_BRANO FORNITO_
==============================
Il committente, come si è visto, può chiedere, alternativamente e discrezionalmente, che i vizi o difformità dell'opera siano eliminati a spese dell'appaltatore, o che il prezzo sia proporzionalmente diminuito, salvo, in ogni caso, il risarcimento dei danni in caso di colpa di chi ha eseguito i lavori.

Presupposto della domanda è, evidentemente, che l'opera eseguita abbia un valore inferiore a quello che avrebbe avuto se realizzata a regola d'arte (Cass. 15 marzo 2022 n. 8432).

La parte che, deducendo difformità dell'opera eseguita dall'appaltatore, agisce per la riduzione del prezzo, peraltro, ha l'onere di provare, in base al raffronto del valore e del rendimento dell'opera pattuita con quelli dell'opera difettosamente eseguita, il deprezzamento del bene; riduzione che, secondo una impostazione, «può anche farsi coincidere con il costo delle opere necessarie per l'eliminazione delle difformità» (Cass. 27 dicembre 2012 n. 23923) e, qualora la prova della diminuzione di valore sia impossibile o difficoltosa, essere determinata in via equitativa (Cass. 23 marzo 2006 n. 6565).

Quanto al risarcimento del danno, poi, si tratta di rimedio alternativo ed autonomo rispetto alle altre tutele codicisticamente previste (azione di esatto adempimento, riduzione del prezzo e risoluzione) in favore del committente e consistente nel ristoro delle spese sostenute per provvedere definitivamente, a cura di terzi, ai lavori ripristinatori.
==============================
_COSA FARE_
[1] Secondo il brano sull'appalto, quali due richieste alternative può avanzare il committente di fronte ai vizi o alle difformità dell'opera?
[2] Riscrivi il brano sull'appalto, tutto da "Presupposto della domanda" fino a "marzo 2006 n. 6565).", mettendo "secondo equità" al posto di "in via equitativa".
Le righe sono materiale a sé, distinto dal brano.

Dati estratti da una raccolta
==============================
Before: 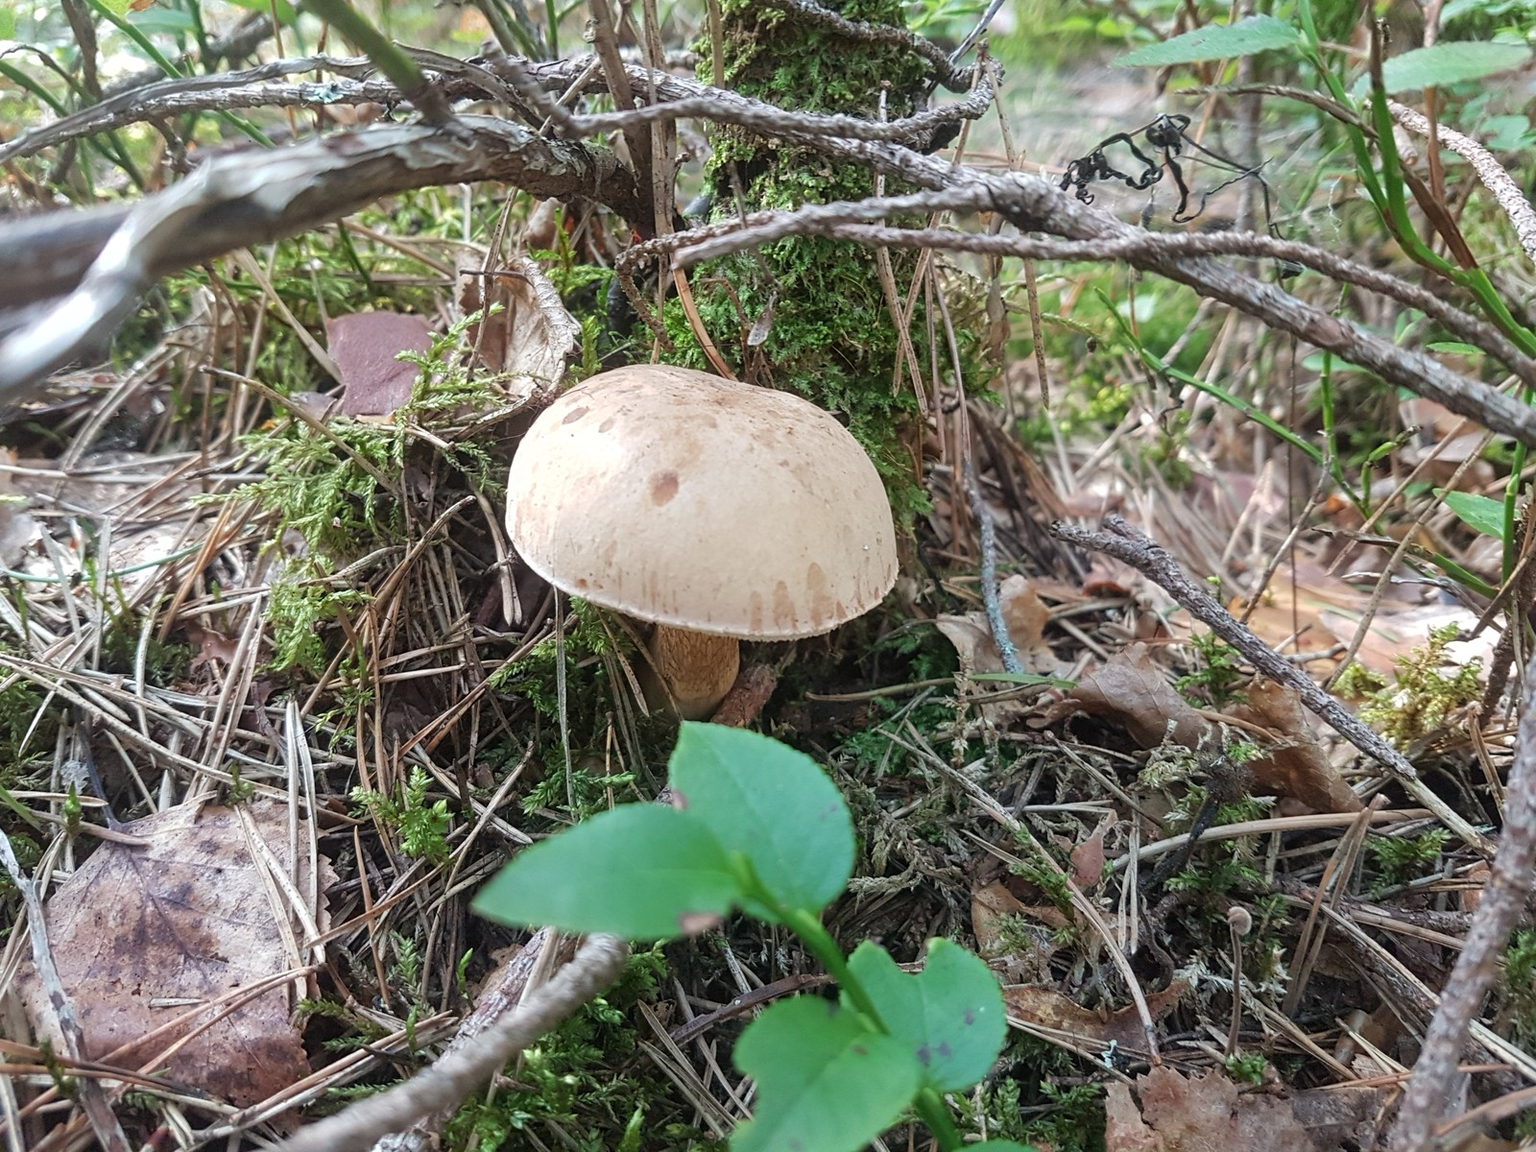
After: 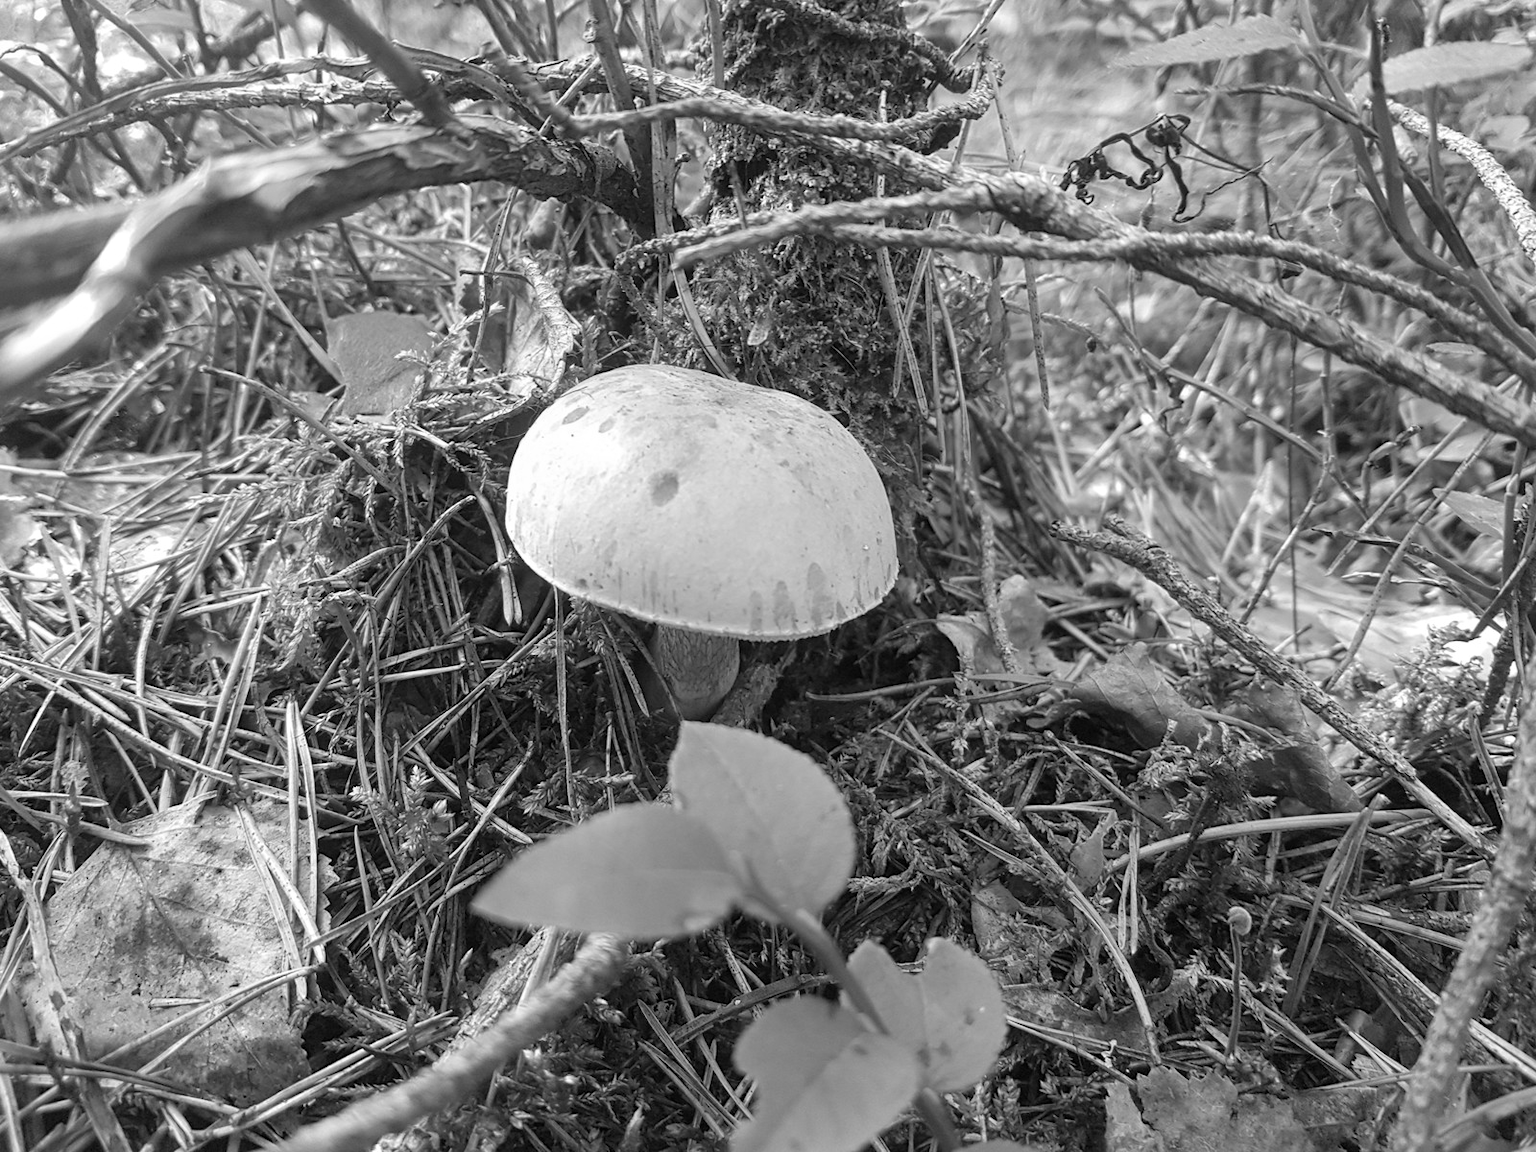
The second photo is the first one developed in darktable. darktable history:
monochrome: a 1.94, b -0.638
tone equalizer: on, module defaults
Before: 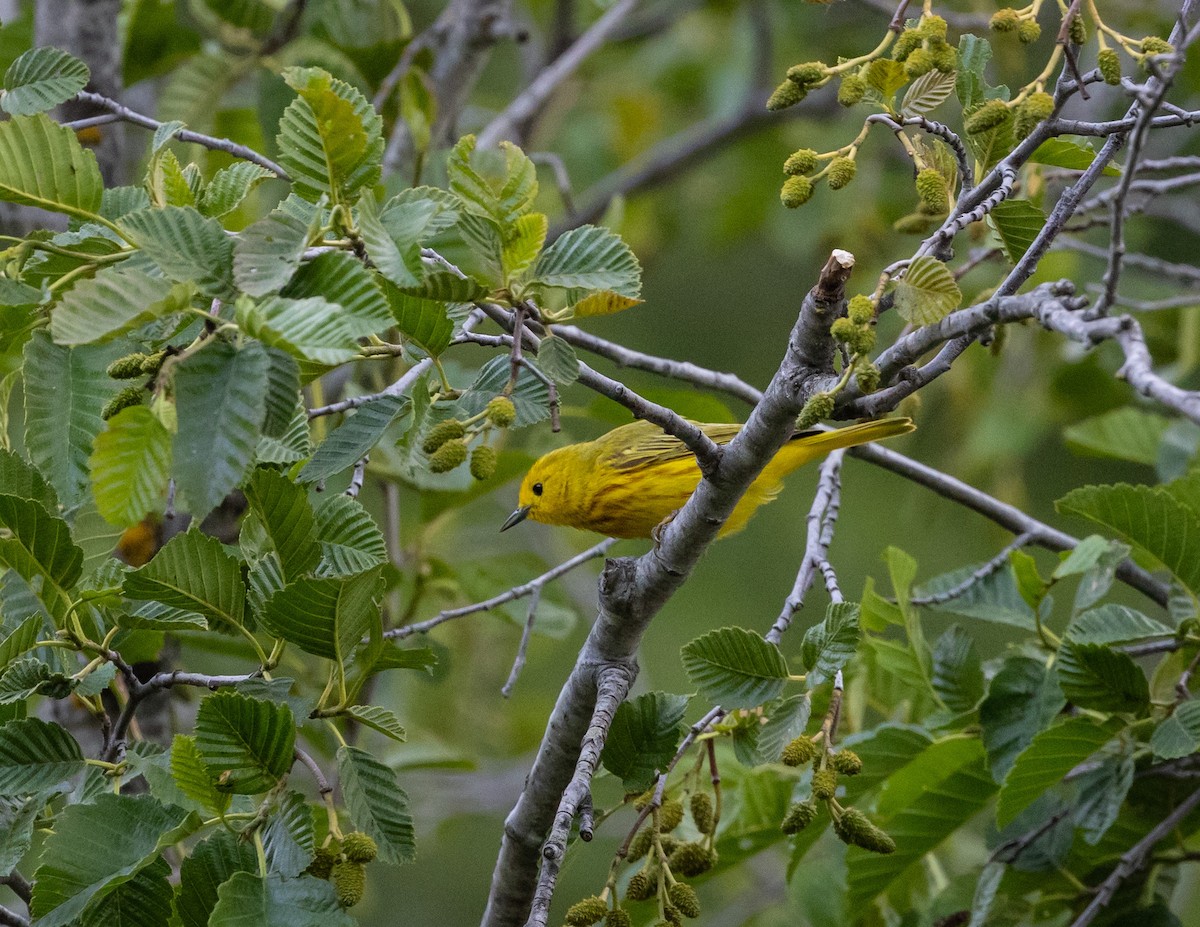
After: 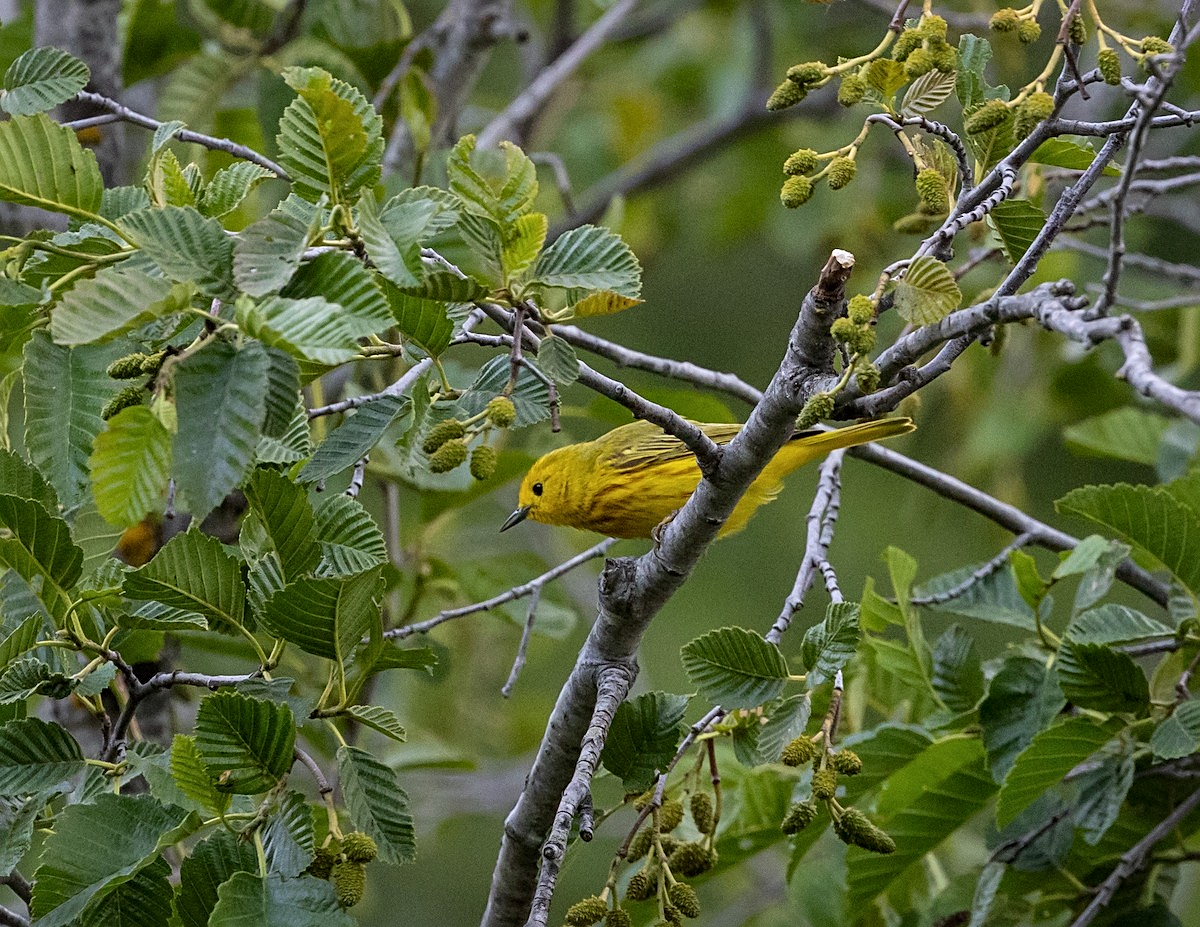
==============================
_RISPOSTE ATTESE_
[1] Può chiedere che i vizi o le difformità siano eliminati a spese dell'appaltatore, oppure che il prezzo sia proporzionalmente diminuito.

[2]
Presupposto della domanda è, evidentemente, che l'opera eseguita abbia un valore inferiore a quello che avrebbe avuto se realizzata a regola d'arte (Cass. 15 marzo 2022 n. 8432).

La parte che, deducendo difformità dell'opera eseguita dall'appaltatore, agisce per la riduzione del prezzo, peraltro, ha l'onere di provare, in base al raffronto del valore e del rendimento dell'opera pattuita con quelli dell'opera difettosamente eseguita, il deprezzamento del bene; riduzione che, secondo una impostazione, «può anche farsi coincidere con il costo delle opere necessarie per l'eliminazione delle difformità» (Cass. 27 dicembre 2012 n. 23923) e, qualora la prova della diminuzione di valore sia impossibile o difficoltosa, essere determinata secondo equità (Cass. 23 marzo 2006 n. 6565).